[Collected data]
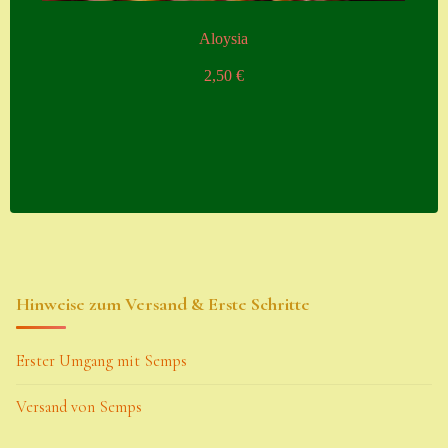
Aloysia
2,50
€
Hinweise zum Versand & Erste Schritte
Erster Umgang mit Semps
Versand von Semps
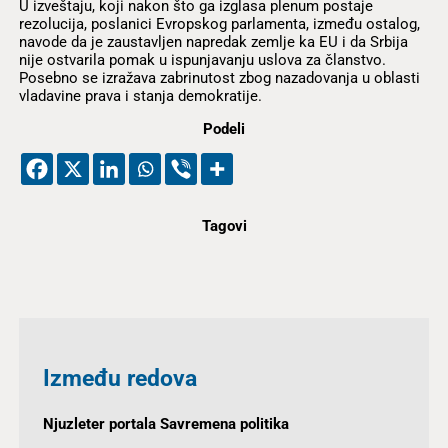
U izveštaju, koji nakon što ga izglasa plenum postaje
rezolucija, poslanici Evropskog parlamenta, između ostalog,
navode da je zaustavljen napredak zemlje ka EU i da Srbija
nije ostvarila pomak u ispunjavanju uslova za članstvo.
Posebno se izražava zabrinutost zbog nazadovanja u oblasti
vladavine prava i stanja demokratije.
Podeli
Tagovi
Između redova
Njuzleter portala Savremena politika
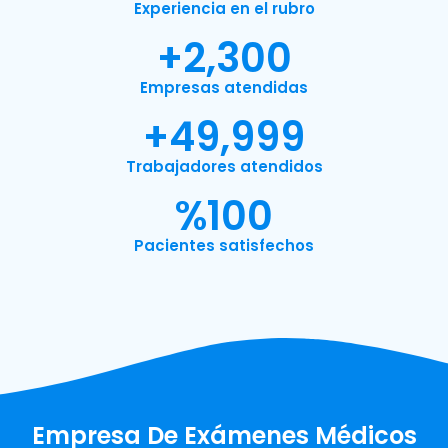
Experiencia en el rubro
+
2,300
Empresas atendidas
+
49,999
Trabajadores atendidos
%
100
Pacientes satisfechos
Empresa De Exámenes Médicos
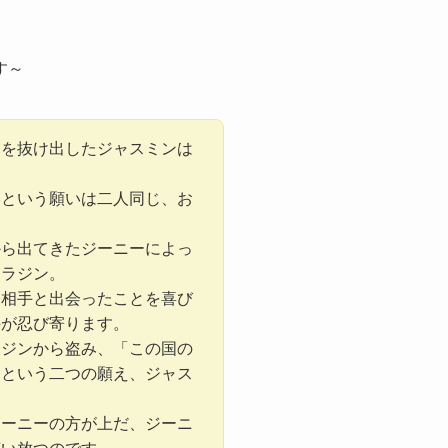
す～
宮を抜け出したジャスミンは
いという願いは二人同じ、お
から出てきたジーニーによっ
アラジン。
る相手と出会ったことを喜び
手が忍び寄ります。
ラジンから盗み、「この国の
」という二つの願え、ジャス
ジーニーの方が上だ、ジーニ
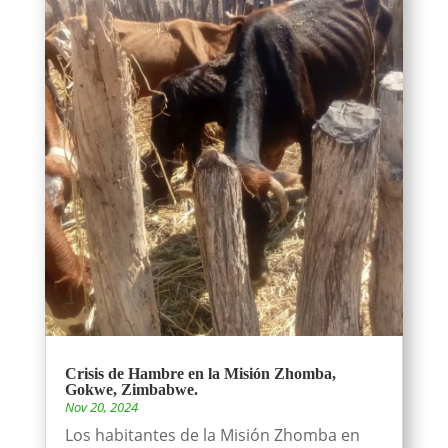
Crisis de Hambre en la Misión Zhomba,
Gokwe, Zimbabwe.
Nov 20, 2024
Los habitantes de la Misión Zhomba en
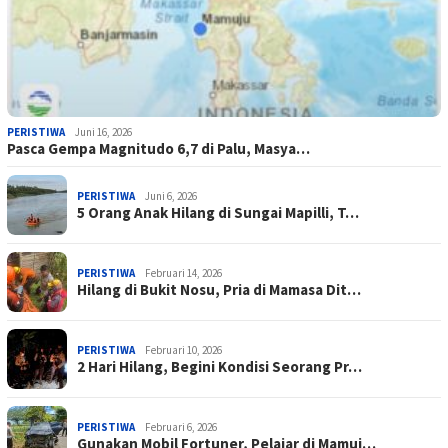
PERISTIWA
Juni 16, 2026
Pasca Gempa Magnitudo 6,7 di Palu, Masya…
PERISTIWA
Juni 6, 2026
5 Orang Anak Hilang di Sungai Mapilli, T…
PERISTIWA
Februari 14, 2026
Hilang di Bukit Nosu, Pria di Mamasa Dit…
PERISTIWA
Februari 10, 2026
2 Hari Hilang, Begini Kondisi Seorang Pr…
PERISTIWA
Februari 6, 2026
Gunakan Mobil Fortuner, Pelajar di Mamuj…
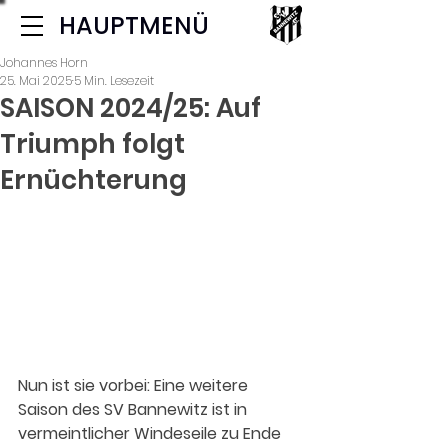
HAUPTMENÜ
Johannes Horn
25. Mai 2025
5 Min. Lesezeit
SAISON 2024/25: Auf
Triumph folgt
Ernüchterung
Nun ist sie vorbei:
Eine weitere 
Saison des SV Bannewitz ist in 
vermeintlicher Windeseile zu Ende 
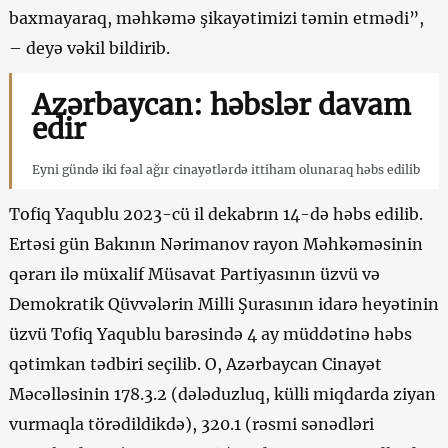
baxmayaraq, məhkəmə şikayətimizi təmin etmədi”,
– deyə vəkil bildirib.
Azərbaycan: həbslər davam
edir
Eyni gündə iki fəal ağır cinayətlərdə ittiham olunaraq həbs edilib
Tofiq Yaqublu 2023-cü il dekabrın 14-də həbs edilib.
Ertəsi gün Bakının Nərimanov rayon Məhkəməsinin
qərarı ilə müxalif Müsavat Partiyasının üzvü və
Demokratik Qüvvələrin Milli Şurasının idarə heyətinin
üzvü Tofiq Yaqublu barəsində 4 ay müddətinə həbs
qətimkan tədbiri seçilib. O, Azərbaycan Cinayət
Məcəlləsinin 178.3.2 (dələduzluq, külli miqdarda ziyan
vurmaqla törədildikdə), 320.1 (rəsmi sənədləri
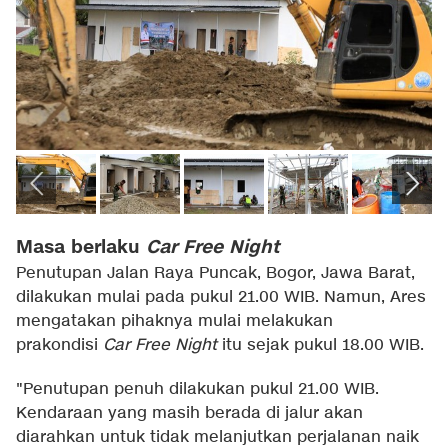
Masa berlaku
Car Free Night
Penutupan Jalan Raya Puncak, Bogor, Jawa Barat,
dilakukan mulai pada pukul 21.00 WIB. Namun, Ares
mengatakan pihaknya mulai melakukan
prakondisi
Car Free Night
itu sejak pukul 18.00 WIB.
"Penutupan penuh dilakukan pukul 21.00 WIB.
Kendaraan yang masih berada di jalur akan
diarahkan untuk tidak melanjutkan perjalanan naik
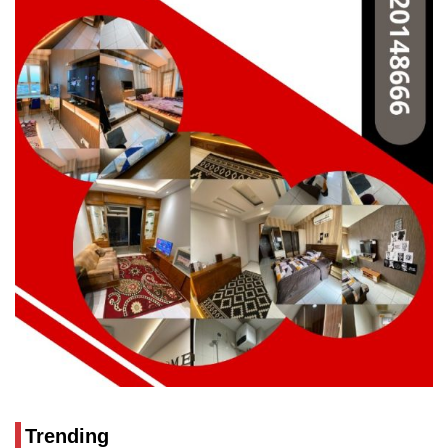
Trending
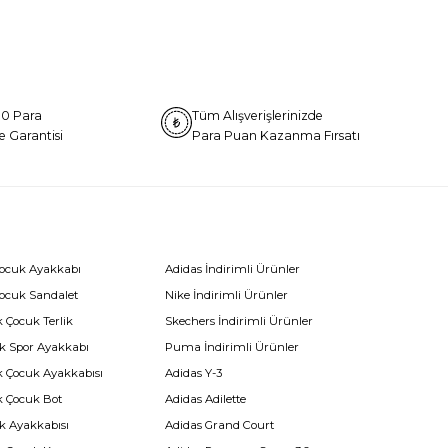
0 Para
Tüm Alışverişlerinizde
e Garantisi
Para Puan Kazanma Fırsatı
Çocuk Ayakkabı
Adidas İndirimli Ürünler
Çocuk Sandalet
Nike İndirimli Ürünler
 Çocuk Terlik
Skechers İndirimli Ürünler
k Spor Ayakkabı
Puma İndirimli Ürünler
k Çocuk Ayakkabısı
Adidas Y-3
k Çocuk Bot
Adidas Adilette
k Ayakkabısı
Adidas Grand Court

**WORK INSTRUCTIONS**
Rewrite all of the entries above with every "PERISTIWA" replaced by "BERITA" and nothing else changed. Leave the pictures out of your version.

**ANSWER SPACE**
Aloysia
2,50
€
Hinweise zum Versand & Erste Schritte
Erster Umgang mit Semps
Versand von Semps
U izveštaju, koji nakon što ga izglasa plenum postaje
rezolucija, poslanici Evropskog parlamenta, između ostalog,
navode da je zaustavljen napredak zemlje ka EU i da Srbija
nije ostvarila pomak u ispunjavanju uslova za članstvo.
Posebno se izražava zabrinutost zbog nazadovanja u oblasti
vladavine prava i stanja demokratije.
Podeli
Tagovi
Između redova
Njuzleter portala Savremena politika
Experiencia en el rubro
+
2,300
Empresas atendidas
+
49,999
Trabajadores atendidos
%
100
Pacientes satisfechos
Empresa De Exámenes Médicos
す～
宮を抜け出したジャスミンは
いという願いは二人同じ、お
から出てきたジーニーによっ
アラジン。
る相手と出会ったことを喜び
手が忍び寄ります。
ラジンから盗み、「この国の
」という二つの願え、ジャス
ジーニーの方が上だ、ジーニ
Crisis de Hambre en la Misión Zhomba,
Gokwe, Zimbabwe.
Nov 20, 2024
Los habitantes de la Misión Zhomba en
BERITA
Juni 16, 2026
Pasca Gempa Magnitudo 6,7 di Palu, Masya…
BERITA
Juni 6, 2026
5 Orang Anak Hilang di Sungai Mapilli, T…
BERITA
Februari 14, 2026
Hilang di Bukit Nosu, Pria di Mamasa Dit…
BERITA
Februari 10, 2026
2 Hari Hilang, Begini Kondisi Seorang Pr…
BERITA
Februari 6, 2026
Gunakan Mobil Fortuner, Pelajar di Mamuj…
HAUPTMENÜ
Johannes Horn
25. Mai 2025
5 Min. Lesezeit
SAISON 2024/25: Auf
Triumph folgt
Ernüchterung
Nun ist sie vorbei:
Eine weitere 
Saison des SV Bannewitz ist in 
vermeintlicher Windeseile zu Ende 
baxmayaraq, məhkəmə şikayətimizi təmin etmədi”,
– deyə vəkil bildirib.
Azərbaycan: həbslər davam
edir
Eyni gündə iki fəal ağır cinayətlərdə ittiham olunaraq həbs edilib
Tofiq Yaqublu 2023-cü il dekabrın 14-də həbs edilib.
Ertəsi gün Bakının Nərimanov rayon Məhkəməsinin
qərarı ilə müxalif Müsavat Partiyasının üzvü və
Demokratik Qüvvələrin Milli Şurasının idarə heyətinin
üzvü Tofiq Yaqublu barəsində 4 ay müddətinə həbs
qətimkan tədbiri seçilib. O, Azərbaycan Cinayət
Məcəlləsinin 178.3.2 (dələduzluq, külli miqdarda ziyan
vurmaqla törədildikdə), 320.1 (rəsmi sənədləri
Masa berlaku
Car Free Night
Penutupan Jalan Raya Puncak, Bogor, Jawa Barat,
dilakukan mulai pada pukul 21.00 WIB. Namun, Ares
mengatakan pihaknya mulai melakukan
prakondisi
Car Free Night
itu sejak pukul 18.00 WIB.
"Penutupan penuh dilakukan pukul 21.00 WIB.
Kendaraan yang masih berada di jalur akan
diarahkan untuk tidak melanjutkan perjalanan naik
Trending
0 Para
Tüm Alışverişlerinizde
e Garantisi
Para Puan Kazanma Fırsatı
Çocuk Ayakkabı
Adidas İndirimli Ürünler
Çocuk Sandalet
Nike İndirimli Ürünler
 Çocuk Terlik
Skechers İndirimli Ürünler
k Spor Ayakkabı
Puma İndirimli Ürünler
k Çocuk Ayakkabısı
Adidas Y-3
k Çocuk Bot
Adidas Adilette
k Ayakkabısı
Adidas Grand Court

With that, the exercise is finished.